Page excerpt:
Tuesday, September 04, 2007

After ALL That!...

Most people would probably be ecstatic not having to testify in court...I, on the other hand, get really irked when I have to set an alarm for Dawn's Crack, stumble blindly into a shower, dress in my "best" court clothes, make phone calls, ride a bus, stand around in court for over an hour, and then NOT TESTIFY!!! It's just a beauch to put your A GAME on and then not be able to use it...

But that's exactly what happened this morning. All of the above. And now, I have returned home to get ready for 9 1/2 hours of work at my office...life is sooooo unfair sometimes. LOL


I "bitch" about this day, but the fact of the matter is, it IS just part of my job (for which, I often indignantly declare I am not PAID enough to do!). And on the heels of Labor Day, I feel very fortunate to HAVE a job and still be able to perform the functions of my duty. After reading many of your comments on the Labor Day post, I can only remark, "But for the grace of God AND MS, go I".


So often, our work or our profession becomes such a large part of our identity. Let's face it...how many times have you been asked at a party, "What do YOU do for a living?" or "And where do YOU work?" It is assumed it is the American way to be gainfully employed. Stay at home mothers/fathers sometimes cringe at having to answer those questions with, "I'm a stay-at-home mom/dad", as if THAT role is somehow demeaning or less than the role of a 9 to 5-er. And although I've yet to answer, "I have MS and I'm on disability", I can only imagine there might be some reservations giving this response, too.

Collection entries
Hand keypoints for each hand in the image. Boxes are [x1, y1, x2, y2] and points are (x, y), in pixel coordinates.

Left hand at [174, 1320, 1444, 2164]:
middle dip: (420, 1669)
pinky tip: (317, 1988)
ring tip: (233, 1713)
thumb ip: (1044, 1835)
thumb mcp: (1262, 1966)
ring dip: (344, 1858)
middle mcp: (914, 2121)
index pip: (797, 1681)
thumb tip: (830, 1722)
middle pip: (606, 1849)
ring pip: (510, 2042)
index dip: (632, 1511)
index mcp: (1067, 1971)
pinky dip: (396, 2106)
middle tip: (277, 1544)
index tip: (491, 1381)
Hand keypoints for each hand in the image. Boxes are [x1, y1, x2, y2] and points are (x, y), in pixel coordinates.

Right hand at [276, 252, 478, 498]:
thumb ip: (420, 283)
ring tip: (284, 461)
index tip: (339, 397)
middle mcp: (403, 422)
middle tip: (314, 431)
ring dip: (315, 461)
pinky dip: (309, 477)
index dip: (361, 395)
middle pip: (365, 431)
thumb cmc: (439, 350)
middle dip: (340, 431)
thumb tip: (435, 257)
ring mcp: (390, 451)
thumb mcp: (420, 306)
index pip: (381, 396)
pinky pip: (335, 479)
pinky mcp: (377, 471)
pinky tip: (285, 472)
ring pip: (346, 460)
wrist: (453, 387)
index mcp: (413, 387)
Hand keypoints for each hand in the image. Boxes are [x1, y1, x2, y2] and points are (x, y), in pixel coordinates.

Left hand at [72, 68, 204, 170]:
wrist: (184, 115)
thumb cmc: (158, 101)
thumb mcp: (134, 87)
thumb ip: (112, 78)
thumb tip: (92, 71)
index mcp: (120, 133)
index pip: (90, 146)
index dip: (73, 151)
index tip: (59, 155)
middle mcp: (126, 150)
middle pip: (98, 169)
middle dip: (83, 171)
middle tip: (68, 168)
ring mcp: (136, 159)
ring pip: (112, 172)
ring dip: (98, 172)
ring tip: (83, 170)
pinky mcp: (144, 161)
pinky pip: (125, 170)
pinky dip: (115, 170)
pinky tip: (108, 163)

Work request 1:
Answer each question from the blog post.
(a) How many hours of work at the office does the writer return home to get ready for?
(b) What does the writer say is assumed to be the American way?
(c) On the heels of which holiday does the writer feel fortunate to have a job?
Work request 2: Rewrite the blog post between "So often, our" and "this response, too.", inclusive, changing "party" to "dinner".
Work request 3: Write what comes next in the blog post about work and identity, starting after its last sentence.
The records have no connection to the blog post.

Output 1:
(a) 9 1/2 hours
(b) To be gainfully employed
(c) Labor Day

Output 2:
So often, our work or our profession becomes such a large part of our identity. Let's face it...how many times have you been asked at a dinner, "What do YOU do for a living?" or "And where do YOU work?" It is assumed it is the American way to be gainfully employed. Stay at home mothers/fathers sometimes cringe at having to answer those questions with, "I'm a stay-at-home mom/dad", as if THAT role is somehow demeaning or less than the role of a 9 to 5-er. And although I've yet to answer, "I have MS and I'm on disability", I can only imagine there might be some reservations giving this response, too.

Output 3:
I tend to CRINGE most of the time whenever I am asked what I do for a living...it's just NOT a typical job. I often resort to out-and-out lying about what I do for a living in certain crowds...particularly airplanes where I may be trapped with a "talker" in the seat next to me for three or four hours! LOL If I tell people I'm a "nurse" or "I work in mental health" or, God forbid, actually EXPLAIN what I do for a living, there's always SOMEONE who wants to tell me a story about the mental health of their mother/brother/sister/husband/aunt/grandma/dog. And the cold, hard reality is, when I'm not "on the clock", I really don't care...I have a life of my own and I'm not PAID to care or give advice outside of my workplace. Yes, I know...cruel beauch!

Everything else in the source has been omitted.